- PASSAGE PROVIDED
The teacher in this model is called a minimally adequate teacher (MAT) and the learning model is hence often referred to as MAT learning.

Dana Angluin’s original contribution (in hindsight) is twofold: with the MAT learning model, she introduced an abstraction that allowed for the separation of concerns (constructing stable preliminary models and checking the correctness of these models). This enabled an algorithmic pattern or framework of reasoning that allowed the formulation and optimization of learning algorithms. The second contribution is the original \(L^*\) learning algorithm for regular languages and a sequence of lemmas on the status of preliminary models, e.g., showing that for \(L^*\) all conjectured models are consistent with all previous observations. The learning algorithm and the sequence of lemmas have served as a basis for proving corresponding properties for many learning algorithms for more complex classes of concepts.

Languages and Automata. A conjectured language \(L_H\) is represented by its canonical deterministic acceptor and identified using its residual languages. Intuitively, a residual language [48] of a language is the language after some prefix. Formally, for some language L and a word \(u \in \varSigma ^*\), the residual language \(u^{-1}L\) is the set \(\{ w\in \varSigma ^* ~|~ uw \in L\}\). A regular language L can be characterized by a finite set of residual languages and every state of the language’s canonical acceptor corresponds to one of these languages.

Definition 1

A Deterministic Finite Automaton (DFA) is a tuple

\(A = \langle Q, q_0, \varSigma , \delta , F \rangle \) where:

  • Q is a finite nonempty set of states,

  • \(q_0 \in Q \) is the initial state,

  • \(\varSigma \) is a finite alphabet,

  • \(\delta : Q \times \varSigma \rightarrow Q \) is the transition function, and

  • \(F \subseteq Q \) is the set of accepting states.

We extend \(\delta \) to words in the natural way by defining \(\delta (q, \epsilon ) =q\) for the empty word \(\epsilon \) and \( \delta (q, ua) = \delta (\delta (q,u), a)\) for \(u\in \varSigma ^{*}\) and \(a\in \varSigma \). A word w is accepted by A if \(d(q_0,w) \in F\).

The well-known Nerode congruence is the basis for the construction of the canonical acceptor for a regular language L: Two words uv are Nerode-equivalent w.r.t. L if their residual languages in L are identical [120]. The canonical DFA \(A_L\) for L has one state for every residual language of L (i.e., for every class of the Nerode-relation induced by L). The residual language \(u^{-1}L\) after word u is represented by state \(q_u\). With \(q_\epsilon =q_0\) and \(\delta (q_u,a) = q_{ua}\) for \(u \in \varSigma ^*\) and \(a \in \varSigma \) in \(A_L\), a word u leads to the state \(q_u=\delta (q_0,u)\), representing the corresponding residual language \(u^{-1}L\). Finally, letting \(q_u \in F\) iff \(u\in L\) makes \(A_L\) an acceptor for L and \(A_L^{u}\), the automaton obtained from \(A_L\) by making \(q_u\) the initial state, an acceptor for \(u^{-1}L\).

- CHALLENGE 1
List every component of the tuple in Definition 1 of the automata-learning passage, along with the role the passage assigns to each.
The rows that follow have no connection to the automata-learning passage.

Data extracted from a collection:
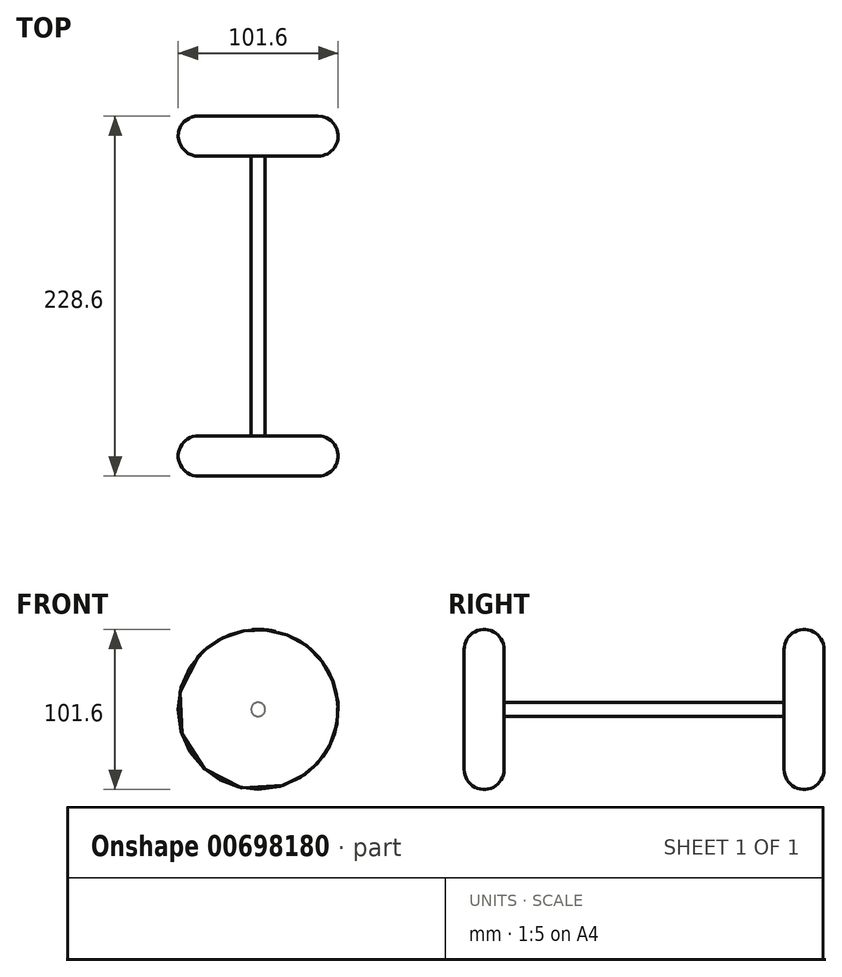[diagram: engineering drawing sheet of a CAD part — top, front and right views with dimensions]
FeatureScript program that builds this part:
annotation { "Feature Type Name" : "Feature", "Feature Type Description" : "" }
export const myFeature = defineFeature(function(context is Context, id is Id, definition is map)
    precondition{}
    {
        {
            var Q0;
            Q0=qCreatedBy(makeId("Front.planeOp"),FACE);
            var sketch = newSketch(context, id + "F0", { "sketchPlane" : qUnion([Q0])});
            skCircle(sketch, "E0", {"center": v(0, 0) * mm, "radius": 50.8 * mm});
            skSolve(sketch);
        }
        {
            var Q0;
            Q0 = qSketchRegion(id + "F0", true);
            extrude(context, id + "F1", {"entities" : qUnion([Q0]), "depth" : 25.4 * mm, "offsetDistance" : 25.4 * mm});
        }
        {
            var Q0;
            Q0=makeQuery(id+"F1.opExtrude","CAP_EDGE",EDGE,{"disambiguationData":[OSD([sQuery(id+"F0.wireOp",EDGE,"E0")])],"isStart":false});
            fillet(context, id + "F2", {"entities" : qUnion([Q0]), "radius" : 12.7 * mm, "tangentPropagation" : true, "allowEdgeOverflow" : false});
        }
        {
            var Q0;
            Q0=makeQuery(id+"F1.opExtrude","SWEPT_FACE",FACE,{"disambiguationData":[OSD([sQuery(id+"F0.wireOp",EDGE,"E0")])]});
            fillet(context, id + "F3", {"entities" : qUnion([Q0]), "radius" : 12.7 * mm, "tangentPropagation" : true, "allowEdgeOverflow" : false});
        }
        {
            var Q0;
            Q0=makeQuery(id+"F1.opExtrude","CAP_FACE",FACE,{"disambiguationData":[OSD([sQuery(id+"F0.wireOp",EDGE,"E0")])],"isStart":true});
            var sketch = newSketch(context, id + "F4", { "sketchPlane" : qUnion([Q0])});
            skCircle(sketch, "E1", {"center": v(0, 0) * mm, "radius": 4.45 * mm});
            skSolve(sketch);
        }
        {
            var Q0;
            Q0=makeQuery(id+"F4.imprint","IMPRINT",FACE,{"disambiguationData":[TD([[makeQuery(id+"F4.imprint","IMPRINT",EDGE,{"derivedFrom":sQuery(id+"F4.wireOp",EDGE,"E1")}),1.0]])]});
            extrude(context, id + "F5", {"entities" : qUnion([Q0]), "operationType" : NewBodyOperationType.ADD, "depth" : 177.8 * mm, "offsetDistance" : 25.4 * mm});
        }
        {
            var Q0;
            Q0=makeQuery(id+"F5.opExtrude","CAP_FACE",FACE,{"disambiguationData":[OSD([sQuery(id+"F4.wireOp",EDGE,"E1")])],"isStart":false});
            var sketch = newSketch(context, id + "F6", { "sketchPlane" : qUnion([Q0])});
            skCircle(sketch, "E2", {"center": v(0, 0) * mm, "radius": 50.8 * mm});
            skSolve(sketch);
        }
        {
            var Q0;
            Q0 = qSketchRegion(id + "F6", true);
            extrude(context, id + "F7", {"entities" : qUnion([Q0]), "operationType" : NewBodyOperationType.ADD, "depth" : 25.4 * mm, "offsetDistance" : 25.4 * mm});
        }
        {
            var Q0;
            Q0=makeQuery(id+"F7.opExtrude","CAP_EDGE",EDGE,{"disambiguationData":[OSD([sQuery(id+"F6.wireOp",EDGE,"E2")])],"isStart":true});
            fillet(context, id + "F8", {"entities" : qUnion([Q0]), "radius" : 12.7 * mm, "tangentPropagation" : true, "allowEdgeOverflow" : false});
        }
        {
            var Q0;
            Q0=makeQuery(id+"F7.opExtrude","CAP_EDGE",EDGE,{"disambiguationData":[OSD([sQuery(id+"F6.wireOp",EDGE,"E2")])],"isStart":false});
            fillet(context, id + "F9", {"entities" : qUnion([Q0]), "radius" : 12.7 * mm, "tangentPropagation" : true, "allowEdgeOverflow" : false});
        }
    });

- CHALLENGE 2
Collect every line of the rows that contains the string "NewBodyOperationType", treating uppercase and lowercase letters as distinct.

- ANSWER 1
- Q: a finite nonempty set of states
- q₀ ∈ Q: the initial state
- Σ: a finite alphabet
- δ : Q × Σ → Q: the transition function
- F ⊆ Q: the set of accepting states

- ANSWER 2
            extrude(context, id + "F5", {"entities" : qUnion([Q0]), "operationType" : NewBodyOperationType.ADD, "depth" : 177.8 * mm, "offsetDistance" : 25.4 * mm});
            extrude(context, id + "F7", {"entities" : qUnion([Q0]), "operationType" : NewBodyOperationType.ADD, "depth" : 25.4 * mm, "offsetDistance" : 25.4 * mm});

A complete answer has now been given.